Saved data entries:

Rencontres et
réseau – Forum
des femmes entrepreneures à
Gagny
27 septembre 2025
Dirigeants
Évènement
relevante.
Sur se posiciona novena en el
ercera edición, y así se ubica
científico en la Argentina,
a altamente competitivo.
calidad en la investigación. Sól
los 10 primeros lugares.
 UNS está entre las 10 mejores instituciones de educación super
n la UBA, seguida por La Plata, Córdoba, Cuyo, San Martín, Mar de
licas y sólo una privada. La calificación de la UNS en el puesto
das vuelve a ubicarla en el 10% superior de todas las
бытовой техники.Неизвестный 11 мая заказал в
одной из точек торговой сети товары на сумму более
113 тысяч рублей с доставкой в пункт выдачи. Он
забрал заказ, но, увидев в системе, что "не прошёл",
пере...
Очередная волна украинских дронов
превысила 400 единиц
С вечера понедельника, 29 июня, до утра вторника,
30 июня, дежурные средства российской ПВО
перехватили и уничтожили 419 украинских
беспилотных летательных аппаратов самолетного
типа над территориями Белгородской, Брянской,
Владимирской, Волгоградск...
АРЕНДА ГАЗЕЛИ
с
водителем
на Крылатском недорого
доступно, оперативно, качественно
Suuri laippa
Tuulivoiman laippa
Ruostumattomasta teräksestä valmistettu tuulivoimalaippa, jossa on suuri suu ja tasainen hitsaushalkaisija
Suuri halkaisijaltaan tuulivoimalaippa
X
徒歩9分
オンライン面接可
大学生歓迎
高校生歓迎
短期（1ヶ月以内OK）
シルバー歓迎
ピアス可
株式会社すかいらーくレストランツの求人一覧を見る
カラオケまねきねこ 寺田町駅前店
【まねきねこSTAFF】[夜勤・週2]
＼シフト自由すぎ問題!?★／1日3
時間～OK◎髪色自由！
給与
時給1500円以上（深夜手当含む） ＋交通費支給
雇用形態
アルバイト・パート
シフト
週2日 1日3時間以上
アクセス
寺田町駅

Written task >> Extract everything from the start of the saved data entries down through the line containing "Очередная волна украинских дронов", both ends included, and reproduce those lines verbatim.

Solution below >>
Rencontres et
réseau – Forum
des femmes entrepreneures à
Gagny
27 septembre 2025
Dirigeants
Évènement
relevante.
Sur se posiciona novena en el
ercera edición, y así se ubica
científico en la Argentina,
a altamente competitivo.
calidad en la investigación. Sól
los 10 primeros lugares.
 UNS está entre las 10 mejores instituciones de educación super
n la UBA, seguida por La Plata, Córdoba, Cuyo, San Martín, Mar de
licas y sólo una privada. La calificación de la UNS en el puesto
das vuelve a ubicarla en el 10% superior de todas las
бытовой техники.Неизвестный 11 мая заказал в
одной из точек торговой сети товары на сумму более
113 тысяч рублей с доставкой в пункт выдачи. Он
забрал заказ, но, увидев в системе, что "не прошёл",
пере...
Очередная волна украинских дронов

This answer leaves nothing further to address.